## Task directions:
Reproduce the records below word for word, leaving out the pictures.

## Records shown:
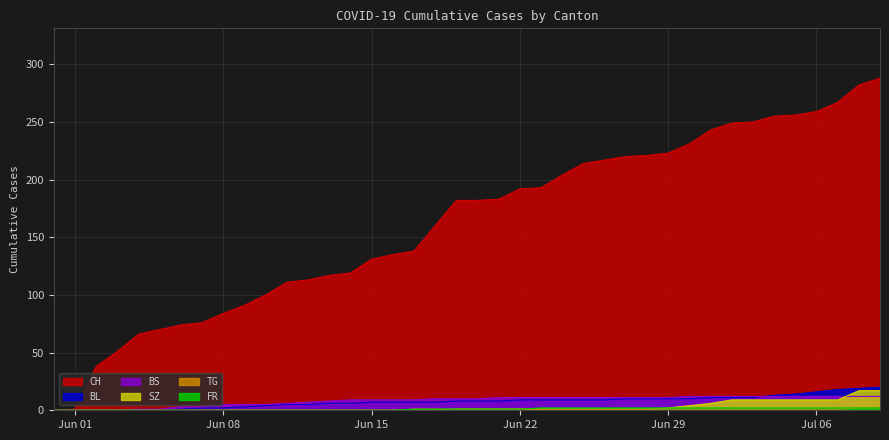

Reading left to right, list all the values displayed in this chart.

CH: 0	1	38	51	66	70	74	76	84	91	100	111	113	117	119	131	135	138	160	182	182	183	192	193	204	214	217	220	221	223	231	243	249	250	255	256	259	267	282	288
BL: 0	0	0	0	0	0	1	2	2	3	4	5	5	6	6	7	7	7	7	8	8	8	9	9	9	9	9	10	10	10	10	11	11	11	13	14	16	18	19	20
BS: 0	0	0	0	1	1	3	3	5	5	5	6	7	8	9	9	9	9	10	10	10	11	11	11	11	11	11	11	11	11	12	12	12	12	12	12	12	12	12	12
SZ: 0	0	0	0	0	0	0	0	0	0	0	0	0	0	0	0	0	0	0	1	1	1	1	1	1	1	1	1	1	2	4	6	9	9	9	9	9	9	17	17
TG: 0	0	0	0	0	0	0	0	0	0	0	0	0	0	0	0	0	1	1	1	1	1	1	1	1	1	1	1	1	1	1	1	1	1	1	1	1	1	2	2
FR: 0	0	0	0	0	0	0	0	0	0	0	0	0	0	0	0	0	1	1	1	1	1	1	2	2	2	2	2	2	2	2	2	2	2	2	2	2	2	2	2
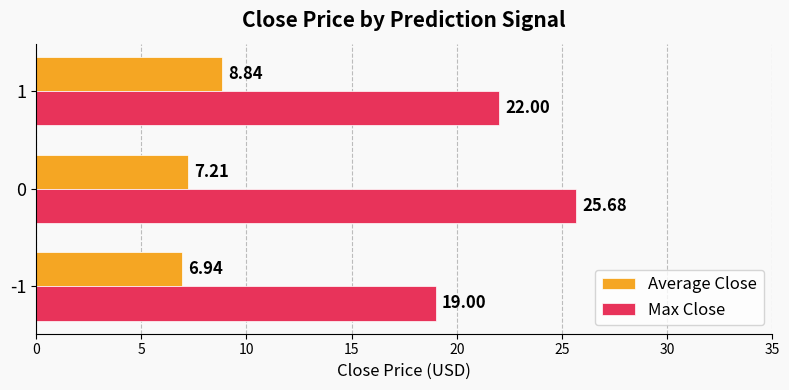

Count the number of data series in this chart.

2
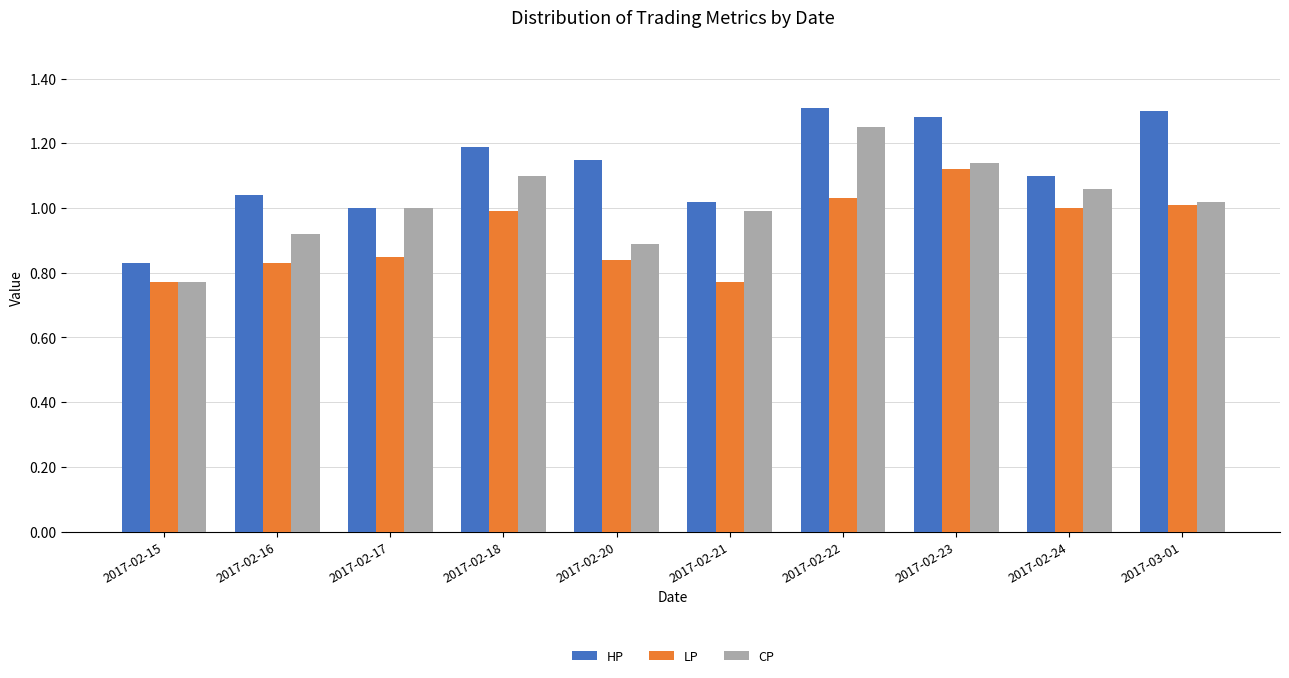

Is it true that CP equals 0.6 at 2017-02-16?

False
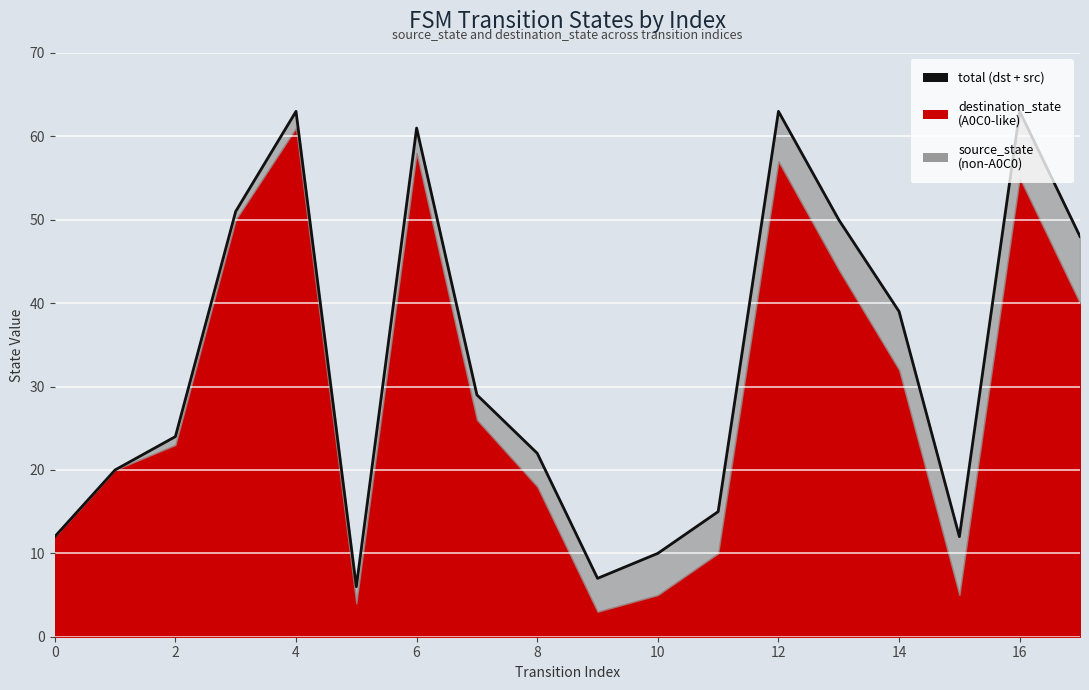

What is the smallest value displayed?

6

## Response area:
Reading left to right, list all the values displayed in this chart.

CH: 0	1	38	51	66	70	74	76	84	91	100	111	113	117	119	131	135	138	160	182	182	183	192	193	204	214	217	220	221	223	231	243	249	250	255	256	259	267	282	288
BL: 0	0	0	0	0	0	1	2	2	3	4	5	5	6	6	7	7	7	7	8	8	8	9	9	9	9	9	10	10	10	10	11	11	11	13	14	16	18	19	20
BS: 0	0	0	0	1	1	3	3	5	5	5	6	7	8	9	9	9	9	10	10	10	11	11	11	11	11	11	11	11	11	12	12	12	12	12	12	12	12	12	12
SZ: 0	0	0	0	0	0	0	0	0	0	0	0	0	0	0	0	0	0	0	1	1	1	1	1	1	1	1	1	1	2	4	6	9	9	9	9	9	9	17	17
TG: 0	0	0	0	0	0	0	0	0	0	0	0	0	0	0	0	0	1	1	1	1	1	1	1	1	1	1	1	1	1	1	1	1	1	1	1	1	1	2	2
FR: 0	0	0	0	0	0	0	0	0	0	0	0	0	0	0	0	0	1	1	1	1	1	1	2	2	2	2	2	2	2	2	2	2	2	2	2	2	2	2	2

Count the number of data series in this chart.

2

Is it true that CP equals 0.6 at 2017-02-16?

False

What is the smallest value displayed?

6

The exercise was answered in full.